Uma das palestras mais aguardadas foi “Mecanização da Colheita da Cana Inteira – A Hora da Verdade”, conduzida por Heleno de Barros, diretor agrícola do Grupo EQM. Ele enfatizou que esse modelo de colheita é crucial para minimizar impactos ambientais, como as queimadas, além de atender à atual demanda por mão de obra. No entanto, essa transição apresenta desafios significativos, como a necessidade de adaptação e altos investimentos, além de impactos sociais que podem afetar a geração de empregos.
“Estamos enfrentando uma crise na oferta de mão de obra. Por isso, a nossa contribuição é essencial para superar os desafios do corte de cana nas áreas de encosta de Pernambuco, onde a falta de máquinas adequadas limita o crescimento do setor”, afirmou Barros.
Inovações Tecnológicas em Colheita
Um exemplo prático da busca por inovação é a Usina Cucaú, que está testando uma colhedora mecanizada chinesa 4GD1, fabricada pela FM World Agriculture. Este equipamento é projetado para operar com segurança em terrenos inclinados entre 20º a 25º, o que representa uma inclinação de 36% a 46%, bem acima das colhedoras convencionais que suportam apenas 11% de inclinação. Essa experiência é fundamental, dado que uma parte significativa da Zona da Mata de Pernambuco possui áreas com declives acentuados, complicando a mecanização da colheita.
Segundo dados da NovaBio, a moagem de cana na safra 2025/26 deve alcançar aproximadamente 59 milhões de toneladas. Em meio a essa transformação, o setor passa por uma reconfiguração produtiva, onde a produção de açúcar caiu 10,8%, enquanto a produção de etanol cresceu 12,7%, impulsionada principalmente pelo aumento do etanol anidro.
A programação do congresso foi aberta com uma palestra de Hugo Cavalcanti, superintendente agrícola do Grupo JB, que falou sobre “Excelência Agrícola e os Desafios da Mecanização da Colheita”. Cavalcanti destacou que o setor está em um caminho positivo para superar os obstáculos apresentados, que incluem a adequação de lotes, o plantio mecanizado e a sistematização de terrenos.
“Em tempos de crise, é comum que se façam cortes que parecem proporcionar economias, mas, na verdade, o que precisamos é investir para mudar a situação. Esse encontro vai gerar ideias promissoras. O Nordeste é pioneiro e tem uma história rica na produção de cana, que continuará a evoluir”, comentou o executivo.

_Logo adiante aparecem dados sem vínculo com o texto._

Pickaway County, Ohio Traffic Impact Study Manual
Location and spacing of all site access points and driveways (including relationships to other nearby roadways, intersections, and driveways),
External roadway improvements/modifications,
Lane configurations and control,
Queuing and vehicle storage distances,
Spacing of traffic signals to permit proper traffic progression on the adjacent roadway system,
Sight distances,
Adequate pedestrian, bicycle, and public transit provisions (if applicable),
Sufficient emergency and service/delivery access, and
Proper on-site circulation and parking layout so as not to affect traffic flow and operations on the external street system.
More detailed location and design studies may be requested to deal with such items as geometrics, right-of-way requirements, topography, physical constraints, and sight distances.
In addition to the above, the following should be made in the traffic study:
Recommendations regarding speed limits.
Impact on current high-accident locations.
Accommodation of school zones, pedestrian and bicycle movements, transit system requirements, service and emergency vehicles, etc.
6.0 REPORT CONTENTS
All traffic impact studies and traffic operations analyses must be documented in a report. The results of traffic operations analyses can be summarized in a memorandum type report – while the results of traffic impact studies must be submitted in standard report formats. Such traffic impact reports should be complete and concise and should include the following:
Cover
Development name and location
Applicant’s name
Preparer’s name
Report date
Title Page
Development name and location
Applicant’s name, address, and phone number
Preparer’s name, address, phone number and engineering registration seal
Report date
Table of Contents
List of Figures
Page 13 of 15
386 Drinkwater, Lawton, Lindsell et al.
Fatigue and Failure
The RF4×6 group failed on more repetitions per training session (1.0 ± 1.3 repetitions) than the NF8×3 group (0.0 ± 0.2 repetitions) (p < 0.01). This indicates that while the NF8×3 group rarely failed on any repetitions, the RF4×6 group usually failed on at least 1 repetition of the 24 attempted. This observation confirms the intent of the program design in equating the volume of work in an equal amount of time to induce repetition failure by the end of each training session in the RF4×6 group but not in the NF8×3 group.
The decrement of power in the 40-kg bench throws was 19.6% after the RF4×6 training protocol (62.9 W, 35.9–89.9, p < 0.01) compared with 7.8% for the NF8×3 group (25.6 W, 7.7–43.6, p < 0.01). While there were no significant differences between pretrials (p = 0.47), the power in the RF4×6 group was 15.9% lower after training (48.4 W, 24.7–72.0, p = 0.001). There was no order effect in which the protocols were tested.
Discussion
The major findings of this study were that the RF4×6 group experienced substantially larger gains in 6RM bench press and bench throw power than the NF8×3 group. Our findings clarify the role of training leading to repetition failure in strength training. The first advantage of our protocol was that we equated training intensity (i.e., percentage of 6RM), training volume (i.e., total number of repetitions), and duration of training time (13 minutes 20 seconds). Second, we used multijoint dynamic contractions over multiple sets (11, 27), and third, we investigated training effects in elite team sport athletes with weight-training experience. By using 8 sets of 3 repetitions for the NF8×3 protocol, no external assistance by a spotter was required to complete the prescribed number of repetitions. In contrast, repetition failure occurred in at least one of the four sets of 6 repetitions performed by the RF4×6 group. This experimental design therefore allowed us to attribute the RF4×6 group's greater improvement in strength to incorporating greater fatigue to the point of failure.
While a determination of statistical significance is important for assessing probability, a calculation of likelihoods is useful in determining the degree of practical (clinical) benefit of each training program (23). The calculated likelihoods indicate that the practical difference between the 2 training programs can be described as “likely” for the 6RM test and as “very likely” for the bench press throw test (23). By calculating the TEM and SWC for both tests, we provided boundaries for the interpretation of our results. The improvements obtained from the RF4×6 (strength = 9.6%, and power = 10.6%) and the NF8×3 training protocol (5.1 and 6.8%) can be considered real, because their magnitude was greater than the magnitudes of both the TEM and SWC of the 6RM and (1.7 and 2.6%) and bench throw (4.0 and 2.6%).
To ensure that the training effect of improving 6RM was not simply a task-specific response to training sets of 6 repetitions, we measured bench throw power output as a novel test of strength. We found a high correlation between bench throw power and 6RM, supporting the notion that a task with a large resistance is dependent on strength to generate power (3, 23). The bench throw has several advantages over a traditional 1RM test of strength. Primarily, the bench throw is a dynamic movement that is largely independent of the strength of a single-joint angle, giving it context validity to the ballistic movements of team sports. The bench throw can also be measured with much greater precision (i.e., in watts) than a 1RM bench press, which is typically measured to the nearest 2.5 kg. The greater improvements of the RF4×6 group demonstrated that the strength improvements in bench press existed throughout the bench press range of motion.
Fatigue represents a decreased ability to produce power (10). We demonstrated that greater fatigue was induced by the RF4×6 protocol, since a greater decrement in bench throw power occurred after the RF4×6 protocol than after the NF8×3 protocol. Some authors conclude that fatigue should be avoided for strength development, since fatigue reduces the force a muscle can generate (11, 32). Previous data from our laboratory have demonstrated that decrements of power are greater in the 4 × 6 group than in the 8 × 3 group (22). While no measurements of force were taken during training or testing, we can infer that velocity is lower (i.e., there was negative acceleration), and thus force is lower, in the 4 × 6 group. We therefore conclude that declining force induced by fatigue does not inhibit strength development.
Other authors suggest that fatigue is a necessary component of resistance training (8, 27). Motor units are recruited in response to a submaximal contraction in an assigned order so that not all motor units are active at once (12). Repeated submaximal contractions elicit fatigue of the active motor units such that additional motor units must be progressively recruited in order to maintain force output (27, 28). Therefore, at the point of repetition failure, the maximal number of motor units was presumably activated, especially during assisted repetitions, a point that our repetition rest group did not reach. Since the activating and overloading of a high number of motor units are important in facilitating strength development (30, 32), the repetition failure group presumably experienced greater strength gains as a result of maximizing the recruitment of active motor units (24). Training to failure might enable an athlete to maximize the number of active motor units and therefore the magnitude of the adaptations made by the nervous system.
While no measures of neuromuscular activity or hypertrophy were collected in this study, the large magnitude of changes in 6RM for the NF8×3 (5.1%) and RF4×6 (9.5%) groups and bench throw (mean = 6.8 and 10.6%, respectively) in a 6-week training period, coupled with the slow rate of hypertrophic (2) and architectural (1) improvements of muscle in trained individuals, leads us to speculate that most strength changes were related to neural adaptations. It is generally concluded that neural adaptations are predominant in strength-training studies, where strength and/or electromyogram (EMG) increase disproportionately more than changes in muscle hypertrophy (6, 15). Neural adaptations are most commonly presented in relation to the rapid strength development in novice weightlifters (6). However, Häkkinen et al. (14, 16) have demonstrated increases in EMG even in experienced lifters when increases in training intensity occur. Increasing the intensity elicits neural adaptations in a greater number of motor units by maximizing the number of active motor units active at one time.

Estudos de Caso e Palestras Especializadas
Os participantes também puderam conhecer cases interessantes, como o da Usina Santo Antônio, que apresentou inovações na otimização logística com o uso de inteligência artificial, e a Agrovale, que discutiu a redução de amido na produção de etanol através de fermentação enzimática. Outras usinas, como a Coruripe e a São José do Pinheiro, também compartilharam suas experiências em inovação e gestão inteligente.
Na sequência, uma série de painéis discutiu temas variados, como “Da Fermentação às Biorrefinarias”, que abordou o papel da biotecnologia na valorização das usinas, e “Indústria Sucroalcooleira 4.0”, que apresentou as novas tecnologias de eficiência e qualidade, incluindo técnicas de NIR. O impacto da inteligência artificial na predição de falhas críticas também foi um tópico relevante, apresentado por Victor Hugo Silva, da Tebe Sensores.
O evento teve ainda palestras sobre gestão operacional e eficiência energética, com especialistas discutindo a nova geração de antincrustantes para o setor sucroenergético. A programação da tarde promete trazer ainda mais insights com painéis que discutirão a projeção do futuro e os desafios enfrentados pelo setor bioenergético nordestino.